Proving a map in a commutative diagram is continuous.

Question

Suppose $G$ and $H$ are topological groups, with $H \subset G$. I have the following commutative diagram with $f$ being continuous and $p$ being an open surjection (canonical projection). Does this imply that $h$ is continuous?

$\require{AMScd}$ \begin{CD} G @>{f}>> G\\ @VpVV @VVpV\\ G/H @>{h}>> G/H \end{CD}

Take $U$ an open set in $G/H$. I have to show $h^{-1}(U)$ is open in $G/H$, i.e. $p^{-1}(h^{-1}(U))$ is opened in G.

I know $p^{-1}(h^{-1}(U))=(h \circ p)^{-1}(U)=(p \circ f)^{-1}(U)=f^{-1}(p^{-1}(U))$. But does this help to prove the claim?

Answer 1

A map defined on a quotient space $G{/}H$ is continuous iff its composition with the quotient map $p : G \to G{/}H$ is continuous, so $h$ is continuous iff $ h \circ p$ is, and $h \circ p = p \circ f$ by the diagram, and $p$ is continuous by definition, so $h$ is continuous when $f$ is (so we have a composition of continuous maps in $p \circ f$).

Answer 2

You haven't said what the topology is on $G / H$, but the only reasonable topology to use in this situation is the quotient topology, which by definition is the strongest topology such that the projection map $p$ is continuous.

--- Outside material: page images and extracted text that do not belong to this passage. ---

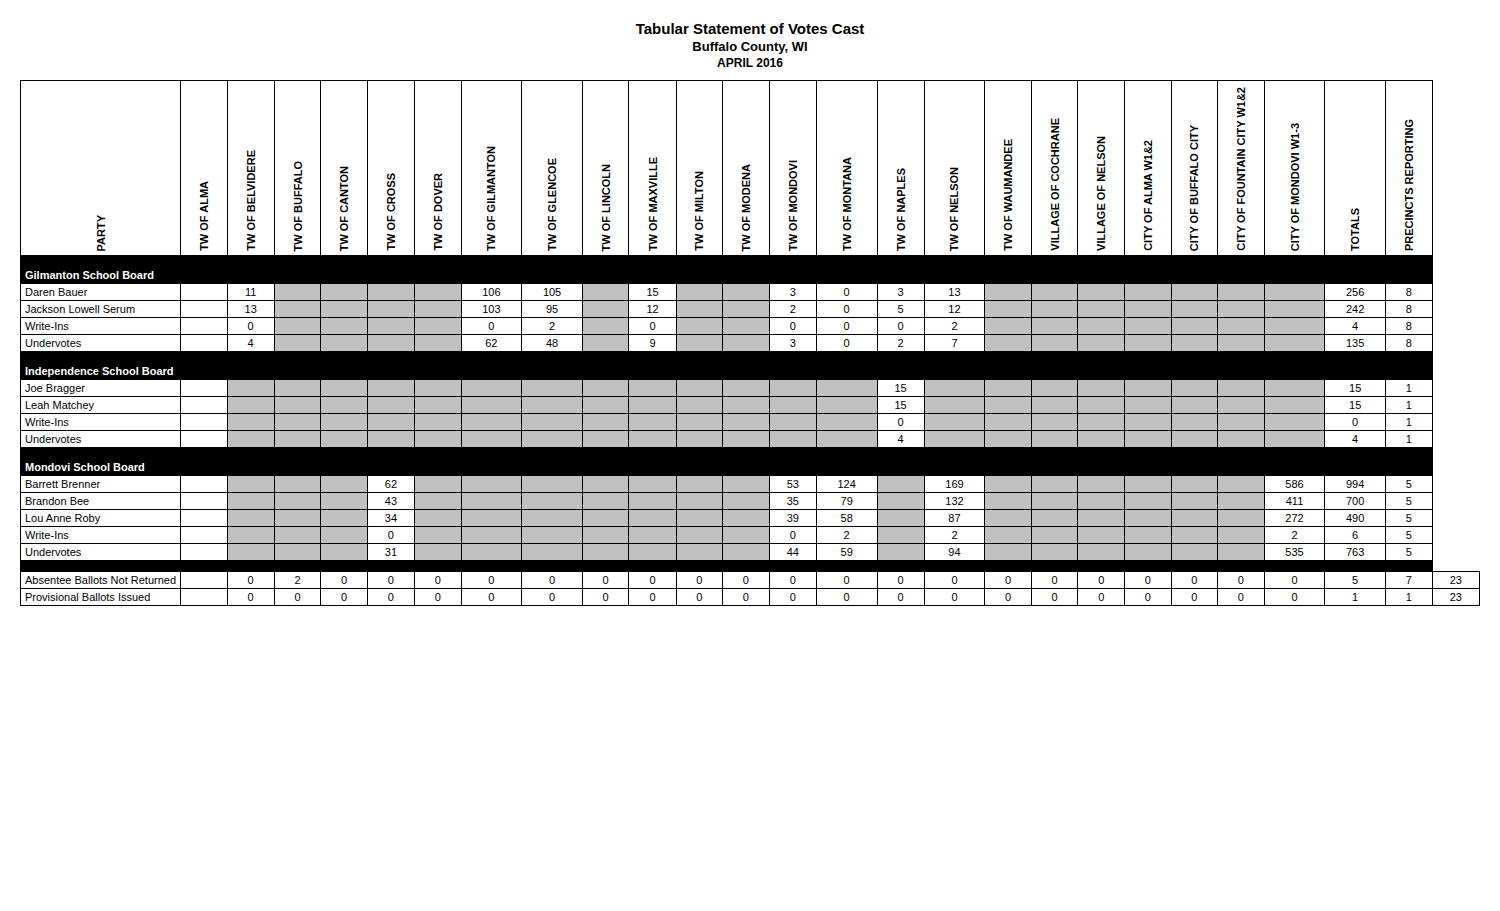Tabular Statement of Votes Cast
Buffalo County, WI
APRIL 2016
| PARTY | TW OF ALMA | TW OF BELVIDERE | TW OF BUFFALO | TW OF CANTON | TW OF CROSS | TW OF DOVER | TW OF GILMANTON | TW OF GLENCOE | TW OF LINCOLN | TW OF MAXVILLE | TW OF MILTON | TW OF MODENA | TW OF MONDOVI | TW OF MONTANA | TW OF NAPLES | TW OF NELSON | TW OF WAUMANDEE | VILLAGE OF COCHRANE | VILLAGE OF NELSON | CITY OF ALMA W1&2 | CITY OF BUFFALO CITY | CITY OF FOUNTAIN CITY W1&2 | CITY OF MONDOVI W1-3 | TOTALS | PRECINCTS REPORTING |
| --- | --- | --- | --- | --- | --- | --- | --- | --- | --- | --- | --- | --- | --- | --- | --- | --- | --- | --- | --- | --- | --- | --- | --- | --- | --- |
| Gilmanton School Board |
| Daren Bauer | | 11 | | | | | 106 | 105 | | 15 | | | 3 | 0 | 3 | 13 | | | | | | | | 256 | 8 |
| Jackson Lowell Serum | | 13 | | | | | 103 | 95 | | 12 | | | 2 | 0 | 5 | 12 | | | | | | | | 242 | 8 |
| Write-Ins | | 0 | | | | | 0 | 2 | | 0 | | | 0 | 0 | 0 | 2 | | | | | | | | 4 | 8 |
| Undervotes | | 4 | | | | | 62 | 48 | | 9 | | | 3 | 0 | 2 | 7 | | | | | | | | 135 | 8 |
| Independence School Board |
| Joe Bragger | | | | | | | | | | | | | | | 15 | | | | | | | | | 15 | 1 |
| Leah Matchey | | | | | | | | | | | | | | | 15 | | | | | | | | | 15 | 1 |
| Write-Ins | | | | | | | | | | | | | | | 0 | | | | | | | | | 0 | 1 |
| Undervotes | | | | | | | | | | | | | | | 4 | | | | | | | | | 4 | 1 |
| Mondovi School Board |
| Barrett Brenner | | | | | 62 | | | | | | | | 53 | 124 | | 169 | | | | | | | 586 | 994 | 5 |
| Brandon Bee | | | | | 43 | | | | | | | | 35 | 79 | | 132 | | | | | | | 411 | 700 | 5 |
| Lou Anne Roby | | | | | 34 | | | | | | | | 39 | 58 | | 87 | | | | | | | 272 | 490 | 5 |
| Write-Ins | | | | | 0 | | | | | | | | 0 | 2 | | 2 | | | | | | | 2 | 6 | 5 |
| Undervotes | | | | | 31 | | | | | | | | 44 | 59 | | 94 | | | | | | | 535 | 763 | 5 |
| Absentee Ballots Not Returned | | 0 | 2 | 0 | 0 | 0 | 0 | 0 | 0 | 0 | 0 | 0 | 0 | 0 | 0 | 0 | 0 | 0 | 0 | 0 | 0 | 0 | 0 | 5 | 7 | 23 |
| Provisional Ballots Issued | | 0 | 0 | 0 | 0 | 0 | 0 | 0 | 0 | 0 | 0 | 0 | 0 | 0 | 0 | 0 | 0 | 0 | 0 | 0 | 0 | 0 | 0 | 1 | 1 | 23 |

So, since $U \subset G / H$ is open and $p$ is continuous, it follows that $p^{-1}(U) \subset G$ is open.

Next, since $f$ is continuous, it follows that $f^{-1}(p^{-1}(U) \subset G$ is open.

Finally, since from your hypothesis $p$ is an open map, it follows that the set $p(f^{-1}(p^{-1}(U))) = h^{-1}(U) \subset G/H$ is open (that equation between sets uses the hypothesis that $p$ is surjective).